QPEP and the corresponding testbed were both designed to encourage academic research into secure and performant satellite communications. We would be thrilled to learn about projects you're working on academically or in industry which build on QPEP's contribution!

If you use QPEP or something based on it, please cite the conference paper which introduces QPEP:

Paper currently under peer-review. In the interim, please cite our pre-print from arXiv:

Pavur, James, Martin Strohmeier, Vincent Lenders, and Ivan Martinovic. “QPEP: A QUIC-Based Approach to Encrypted Performance Enhancing Proxies for High-Latency Satellite Broadband.” ArXiv:2002.05091, February 12, 2020. http://arxiv.org/abs/2002.05091.

License

The Clear BSD License

Copyright (c) 2020 James Pavur.

All rights reserved.

Redistribution and use in source and binary forms, with or without modification, are permitted (subject to the limitations in the disclaimer below) provided that the following conditions are met:

 * Redistributions of source code must retain the above copyright notice,
 this list of conditions and the following disclaimer.

 * Redistributions in binary form must reproduce the above copyright
 notice, this list of conditions and the following disclaimer in the
 documentation and/or other materials provided with the distribution.

 * Neither the name of the copyright holder nor the names of its
 contributors may be used to endorse or promote products derived from this
 software without specific prior written permission.

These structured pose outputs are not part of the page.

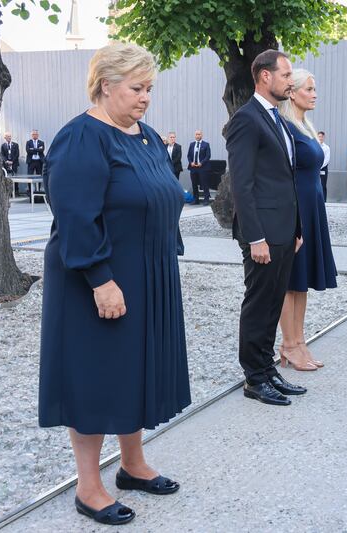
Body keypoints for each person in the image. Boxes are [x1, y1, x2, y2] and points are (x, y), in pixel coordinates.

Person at [38, 43, 189, 526]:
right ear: (106, 85)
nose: (146, 98)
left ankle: (132, 464)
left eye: (150, 88)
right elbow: (76, 216)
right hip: (99, 279)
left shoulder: (142, 135)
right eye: (137, 88)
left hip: (147, 273)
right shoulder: (82, 137)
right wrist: (101, 280)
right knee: (97, 378)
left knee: (133, 370)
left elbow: (161, 196)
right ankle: (88, 486)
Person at [226, 49, 306, 406]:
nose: (292, 81)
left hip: (284, 230)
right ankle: (254, 378)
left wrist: (297, 229)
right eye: (286, 75)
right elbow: (241, 185)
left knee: (274, 302)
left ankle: (268, 368)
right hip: (262, 234)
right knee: (259, 304)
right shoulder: (247, 119)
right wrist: (255, 236)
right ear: (264, 77)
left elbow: (285, 179)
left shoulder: (276, 118)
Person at [278, 69, 338, 371]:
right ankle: (288, 345)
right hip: (296, 207)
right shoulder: (286, 126)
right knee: (289, 281)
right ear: (292, 92)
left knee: (301, 281)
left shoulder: (304, 125)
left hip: (312, 205)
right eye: (309, 89)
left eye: (315, 89)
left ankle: (299, 342)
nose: (315, 94)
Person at [187, 130, 211, 204]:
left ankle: (206, 199)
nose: (197, 136)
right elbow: (188, 155)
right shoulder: (192, 144)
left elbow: (208, 156)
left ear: (201, 135)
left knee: (204, 184)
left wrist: (202, 163)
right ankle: (196, 199)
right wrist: (191, 162)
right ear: (195, 135)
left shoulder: (206, 144)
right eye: (196, 134)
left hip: (202, 168)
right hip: (193, 168)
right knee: (194, 184)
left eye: (199, 134)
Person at [318, 131, 330, 201]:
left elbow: (327, 159)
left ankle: (324, 201)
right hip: (315, 168)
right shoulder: (315, 145)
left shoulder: (326, 148)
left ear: (324, 137)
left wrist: (320, 166)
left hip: (323, 168)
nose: (320, 138)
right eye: (319, 136)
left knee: (323, 185)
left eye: (321, 136)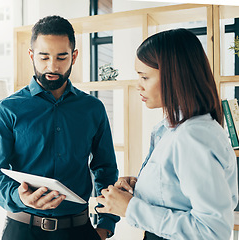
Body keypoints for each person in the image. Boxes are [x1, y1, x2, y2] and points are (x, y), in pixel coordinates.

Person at [0, 15, 119, 240]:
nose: (52, 66)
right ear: (31, 55)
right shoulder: (7, 109)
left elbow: (105, 168)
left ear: (74, 56)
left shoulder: (93, 109)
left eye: (61, 57)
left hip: (79, 231)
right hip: (22, 230)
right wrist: (18, 196)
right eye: (44, 57)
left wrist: (105, 224)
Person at [96, 28, 238, 240]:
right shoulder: (172, 129)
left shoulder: (192, 137)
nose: (138, 86)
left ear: (175, 77)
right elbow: (179, 197)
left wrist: (131, 208)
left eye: (144, 77)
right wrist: (142, 188)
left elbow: (212, 231)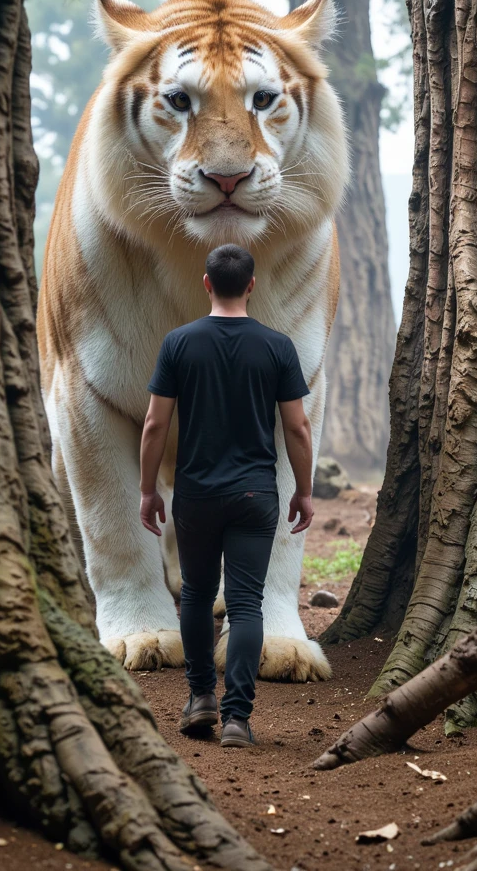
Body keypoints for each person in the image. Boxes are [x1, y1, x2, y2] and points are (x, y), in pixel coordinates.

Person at [139, 243, 314, 748]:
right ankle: (237, 717)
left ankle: (200, 699)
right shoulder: (278, 346)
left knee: (194, 595)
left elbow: (154, 423)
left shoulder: (179, 343)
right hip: (257, 493)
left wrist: (149, 489)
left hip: (195, 493)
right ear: (252, 286)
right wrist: (302, 491)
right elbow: (297, 428)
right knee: (245, 603)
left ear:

NO EXPRESS OR IMPLIED LICENSES TO ANY PARTY'S PATENT RIGHTS ARE GRANTED BY THIS LICENSE. THIS SOFTWARE IS PROVIDED BY THE COPYRIGHT HOLDERS AND CONTRIBUTORS "AS IS" AND ANY EXPRESS OR IMPLIED WARRANTIES, INCLUDING, BUT NOT LIMITED TO, THE IMPLIED WARRANTIES OF MERCHANTABILITY AND FITNESS FOR A PARTICULAR PURPOSE ARE DISCLAIMED. IN NO EVENT SHALL THE COPYRIGHT HOLDER OR CONTRIBUTORS BE LIABLE FOR ANY DIRECT, INDIRECT, INCIDENTAL, SPECIAL, EXEMPLARY, OR CONSEQUENTIAL DAMAGES (INCLUDING, BUT NOT LIMITED TO, PROCUREMENT OF SUBSTITUTE GOODS OR SERVICES; LOSS OF USE, DATA, OR PROFITS; OR BUSINESS INTERRUPTION) HOWEVER CAUSED AND ON ANY THEORY OF LIABILITY, WHETHER IN CONTRACT, STRICT LIABILITY, OR TORT (INCLUDING NEGLIGENCE OR OTHERWISE) ARISING IN ANY WAY OUT OF THE USE OF THIS SOFTWARE, EVEN IF ADVISED OF THE POSSIBILITY OF SUCH DAMAGE.

Acknowledgments

OpenSAND and the Net4Sat project have been instrumental in making it possible to develop realistic networking simulations for satellite systems.

This project would not have been possible without the incredible libraries developed by the Go community. These libraries are linked as submodules in this git repository. We're especially grateful to the quic-go project.